1994 Southland Conference baseball tournament
- Teams: 4
- Format: Double-elimination
- Finals site: H. Alvin Brown–C. C. Stroud Field; Natchitoches, Louisiana;
- Champions: Texas–San Antonio (1st title)
- Winning coach: Jimmy Shankle (1st title)
- MVP: Scott Pederson (Texas–San Antonio)

= 1994 Southland Conference baseball tournament =

The 1994 Southland Conference baseball tournament was held from May 15 to 19, 1994 to determine the champion of the Southland Conference in the sport of college baseball for the 1994 season. The event pitted the top four finishers from the conference's regular season in a double-elimination tournament held at H. Alvin Brown–C. C. Stroud Field on the campus of Northwestern State in Natchitoches, Louisiana. Third-seeded won their first championship and claimed the automatic bid to the 1994 NCAA Division I baseball tournament.

==Seeding and format==
The top four finishers from the regular season were seeded one through four. They played a double-elimination tournament.
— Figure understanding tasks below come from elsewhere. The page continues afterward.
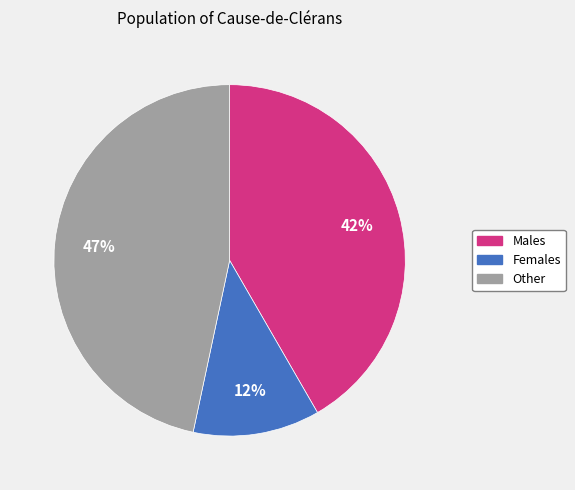

To the nearest percent, what is the average slice percentage?

33%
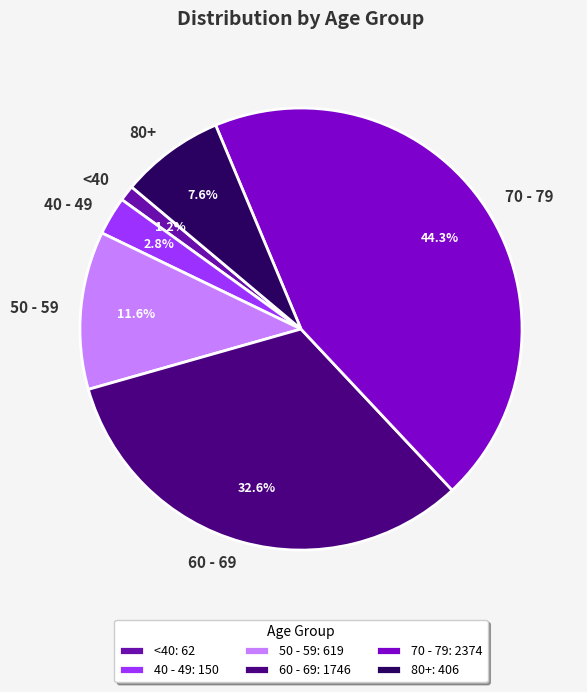

Do <40 and 40 - 49 together represent more than half of the pie?

No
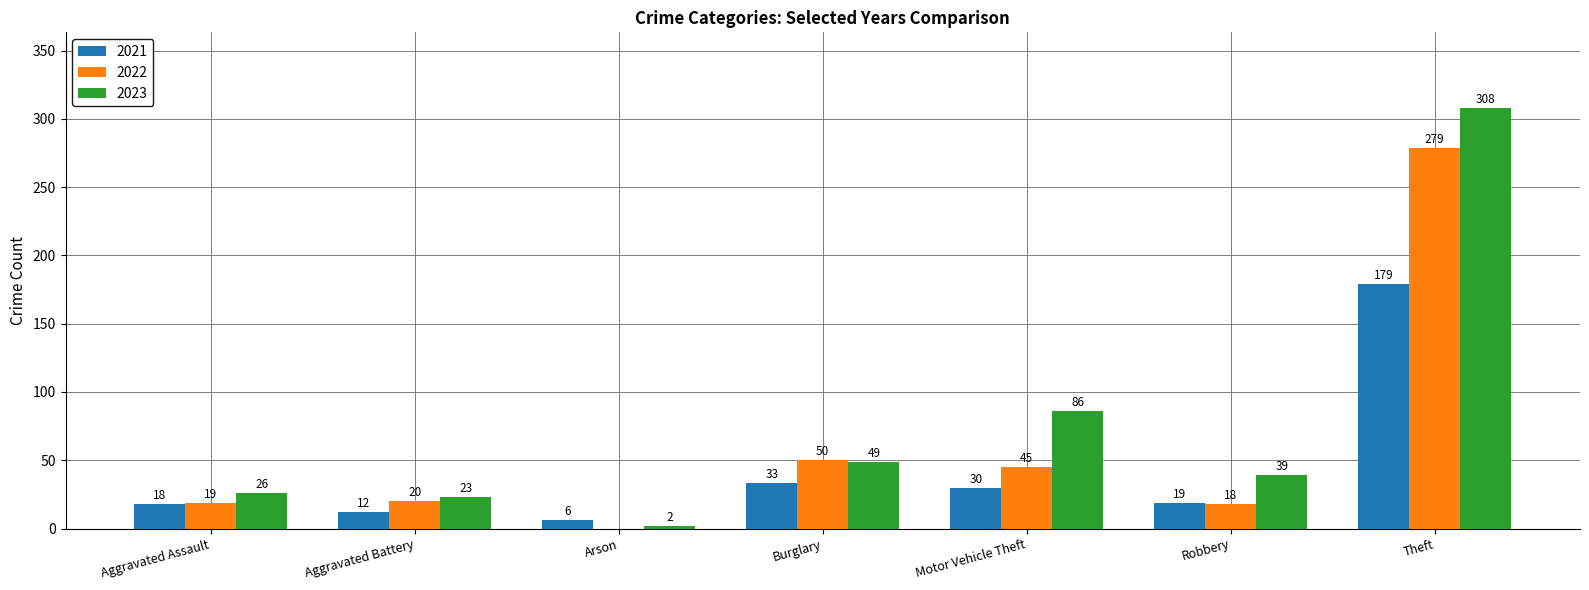

Which series changed the most between Aggravated Battery and Burglary?

2022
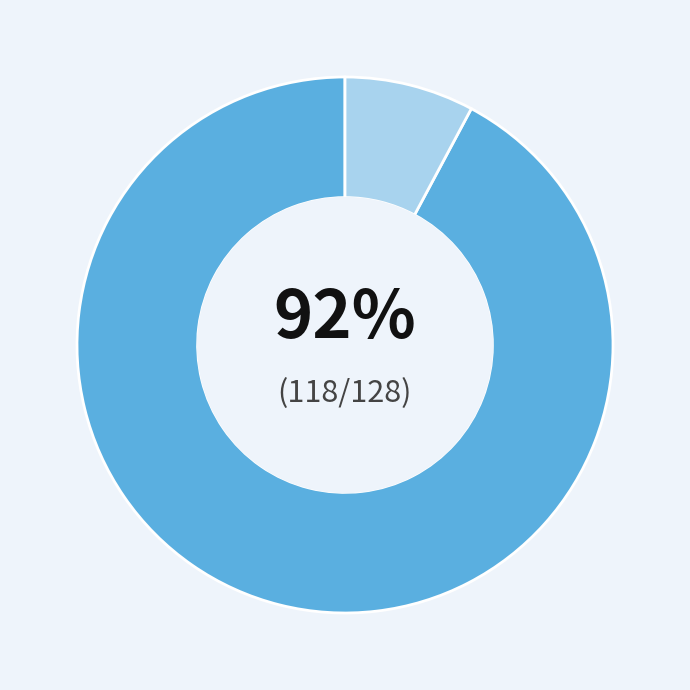

Does any single category account for the majority?

Yes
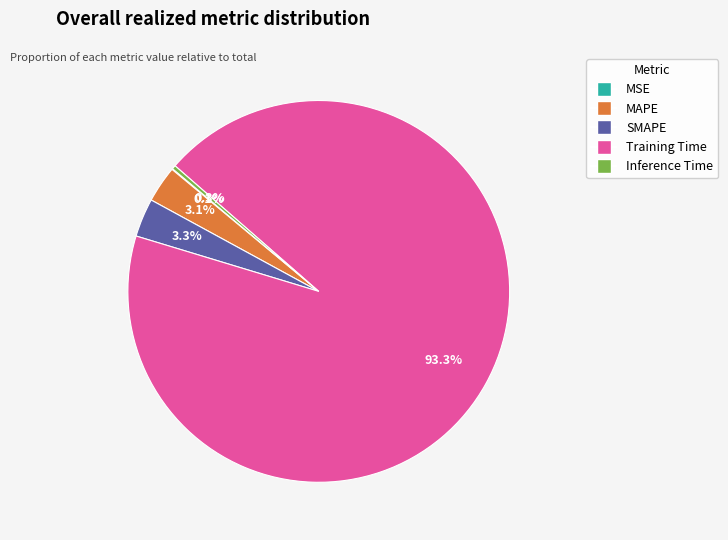

True or false: Inference Time accounts for 0% of the total.

True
| Team | W | L | T | Pct | Seed |
|---|---|---|---|---|---|
| Northwestern State | 16 | 5 | .762 | — | 1 |
| Sam Houston State | 15 | 9 | .625 | 2.5 | 2 |
| Texas–San Antonio | 12 | 8 | .600 | 3.5 | 3 |
| McNeese State | 13 | 9 | .591 | 3.5 | 4 |
| Texas–Arlington | 13 | 11 | .542 | 4.5 | — |
| Nicholls State | 11 | 13 | .458 | 6.5 | — |
| Southwest Texas State | 10 | 13 | .435 | 7 | — |
| Stephen F. Austin | 7 | 17 | .292 | 10.5 | — |
| Northeast Louisiana | 6 | 18 | .250 | 11.5 | — |

==All-Tournament Team==
The following players were named to the All-Tournament Team.

| Pos. | Name | School |
| P | Jeff Hutzler | Texas–San Antonio |
| Keith Moore | Northwestern State |
| C | Scotty Stafford | Northwestern State |
| 1B | Brent Houtchens | Texas–San Antonio |
| 2B | Damon Rapp | McNeese State |
| 3B | Matt Donner | Northwestern State |
| SS | Brad Duncan | Northwestern State |
| OF | Scott Pederson | Texas–San Antonio |
| Jason Lecronier | McNeese State |
| Marco Guajardo | Northwestern State |
| DH | Tony Gee | Texas–San Antonio |

===Most Valuable Player===
Scott Pederson was named Tournament Most Valuable Player. Pederson was an outfielder for Texas–San Antonio.